4. Generate and review
Generate customized playbook bakes your answers into the agent instructions and the workflow prompts. The result comes back for review before anything is created. Read through the reviewer and verifier cards, confirm the party position matches how your deals actually run, and check that your red lines appear in the deal-breaker check.

5. Install
Install customized playbook creates everything in one step and lists what landed in your workspace. One follow-up arrives in your inbox: Start Contract review, which asks you to review the deal-breaker checks, clause-by-clause positions, redline drafting, risk severity, and attorney approval before attaching your first agreement. From then on the workflow runs whenever a contract is attached: the reviewer orients and drafts, the verifier checks every quote and citation, and the finished memo waits in your inbox for attorney approval before anything moves toward signature.

What good looks like
Three signals tell you whether the process works:
- The memo is actionable in one pass. Every finding has a severity, a business-impact line in plain English, a ready-to-paste redline, and an escalation call where one is needed. A memo full of "consider revising" is a review that has to be done twice.
- The verification report is honest. It names what was confirmed, what was corrected, and what the attorney must check against a primary source. A report that confirms everything on every contract deserves suspicion.

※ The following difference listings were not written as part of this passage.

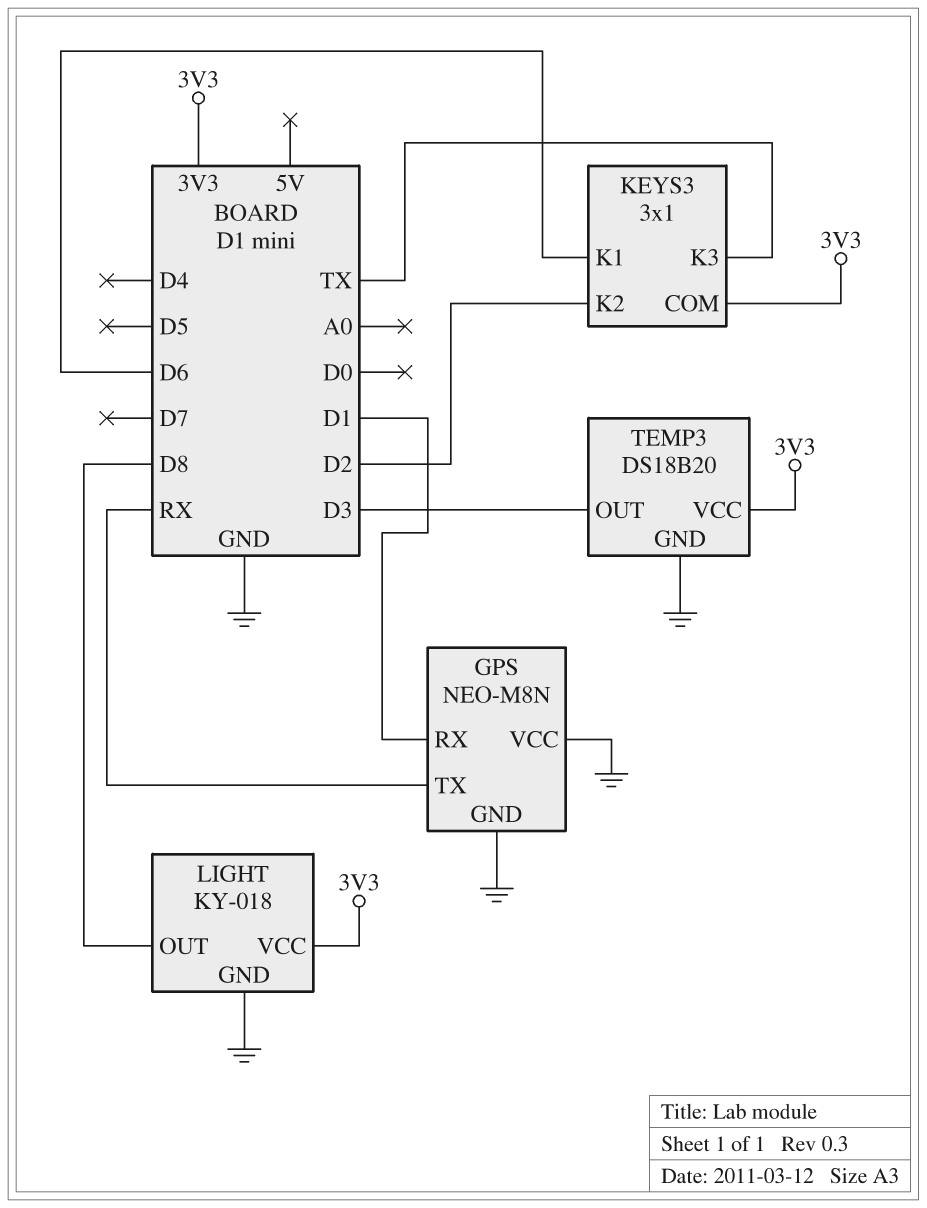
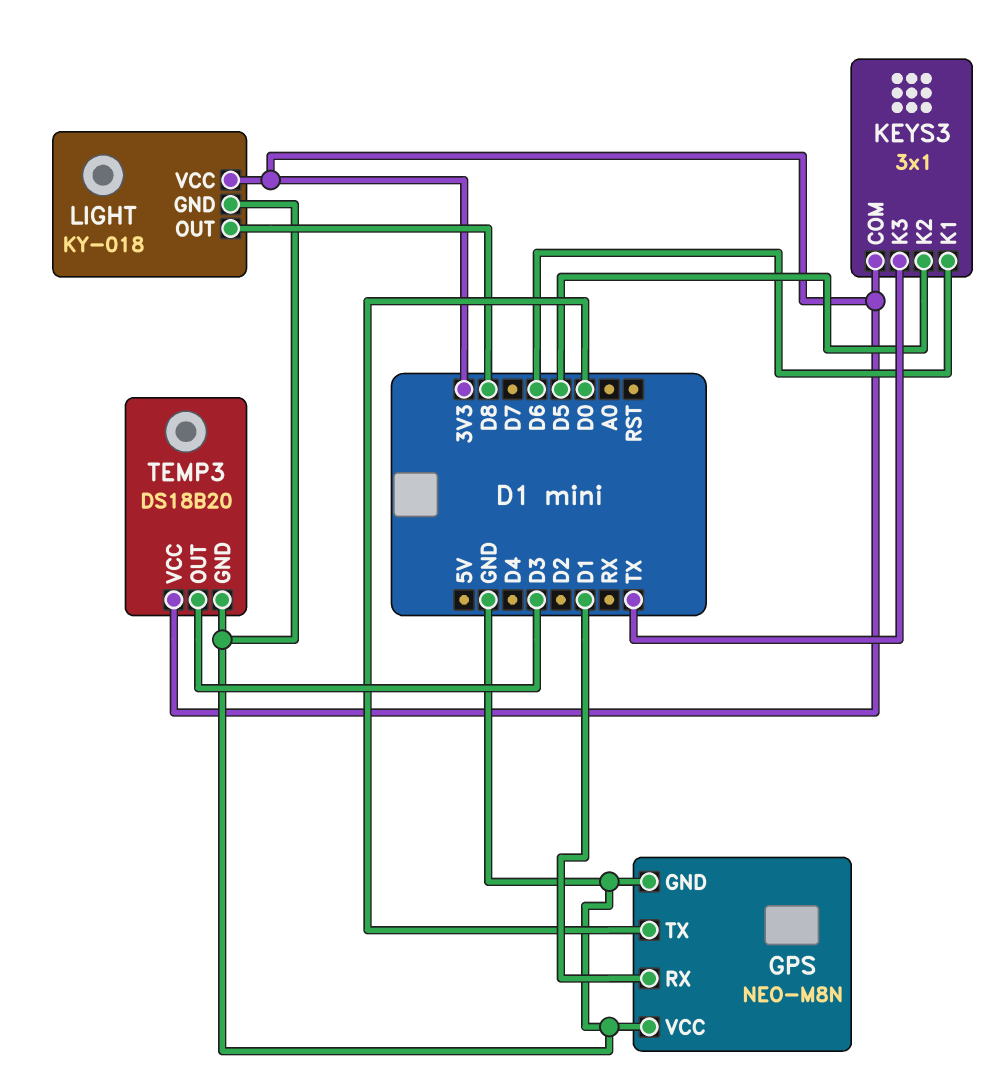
GPS pin TX: RX -> D0
KEYS3 pin K2: D2 -> D5

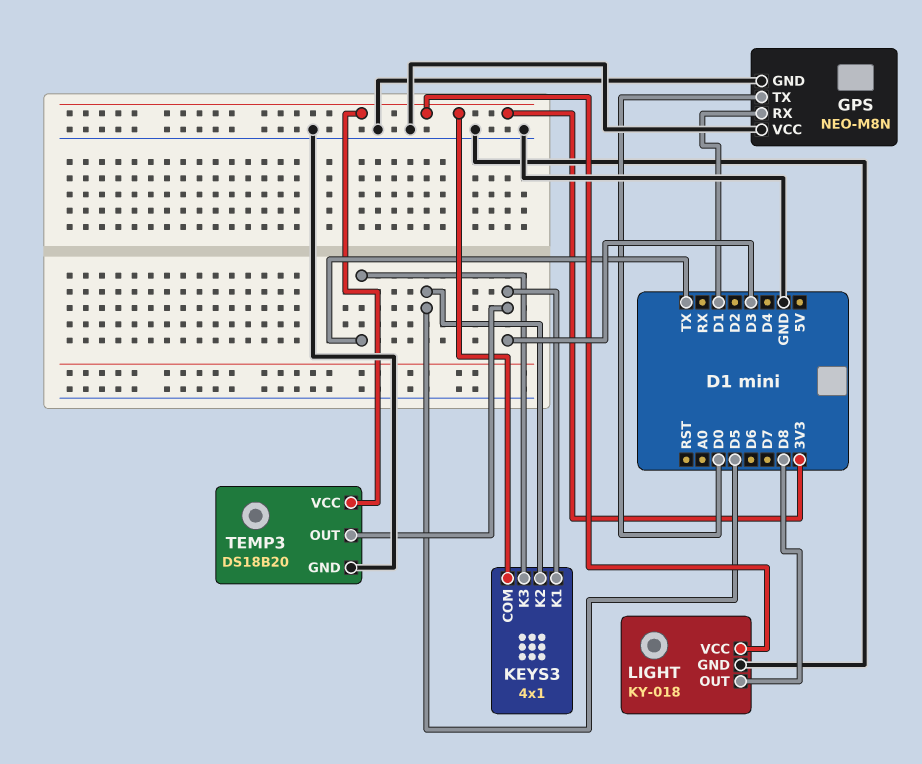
KEYS3: 3x1 -> 4x1
KEYS3 pin K1: D6 -> D3

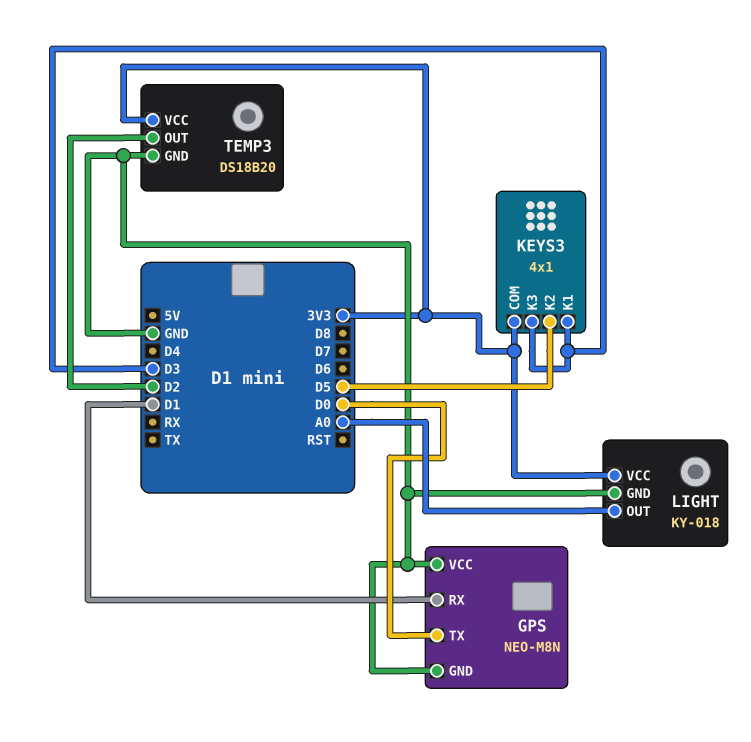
KEYS3 pin K3: TX -> D3
LIGHT pin OUT: D8 -> A0
TEMP3 pin OUT: D3 -> D2

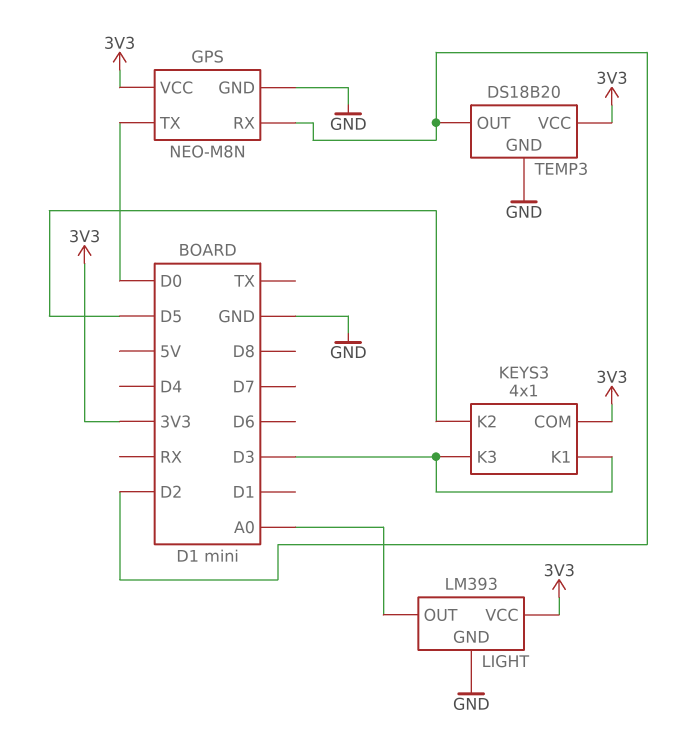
GPS pin RX: D1 -> D2
GPS pin VCC: GND -> 3V3
LIGHT: KY-018 -> LM393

- The dates leave the memo. The renewal date and the notice-to-cancel window are extracted on every subscription agreement, whether or not anything else is flagged, so the person who tracks renewals gets them before the window closes.
Common questions
Is the agent's memo legal advice? No. The memo is a draft for a qualified attorney, and the workflow enforces that: it ends in an attorney approval, and any citation tagged for verification must be checked against a primary source before anyone relies on it.
What if there are no written standard positions? The review still runs. The agent says the standard is missing and reviews against widely accepted commercial standards, with every finding flagged as generic. Writing down even a short list of positions and one never-accept term makes each subsequent review sharper, because severity is applied against your standard rather than the market's.
Which agreements can it review? MSAs, SaaS and subscription agreements, vendor and services agreements, data processing agreements, and IP-heavy documents such as consulting and statement-of-work agreements. Each type gets its own overlay, and the side you are on is established per document rather than assumed from setup.
How does the process avoid invented citations? Two ways. Every citation carries a tier tag, and the pinpoint tier (subsection letters, clause numbers) is treated as the highest fabrication risk. Then a separate verifier agent confirms each tag against a primary source or marks the item unverified, so nothing unchecked passes as settled.
Does it need access to the e-signature tool? Not up front. Reviews run from the agreements you attach. Once a memo is approved, connecting your e-signature tool lets the agent prepare the signature request in your browser, and it pauses again for your approval before anything is sent for signature.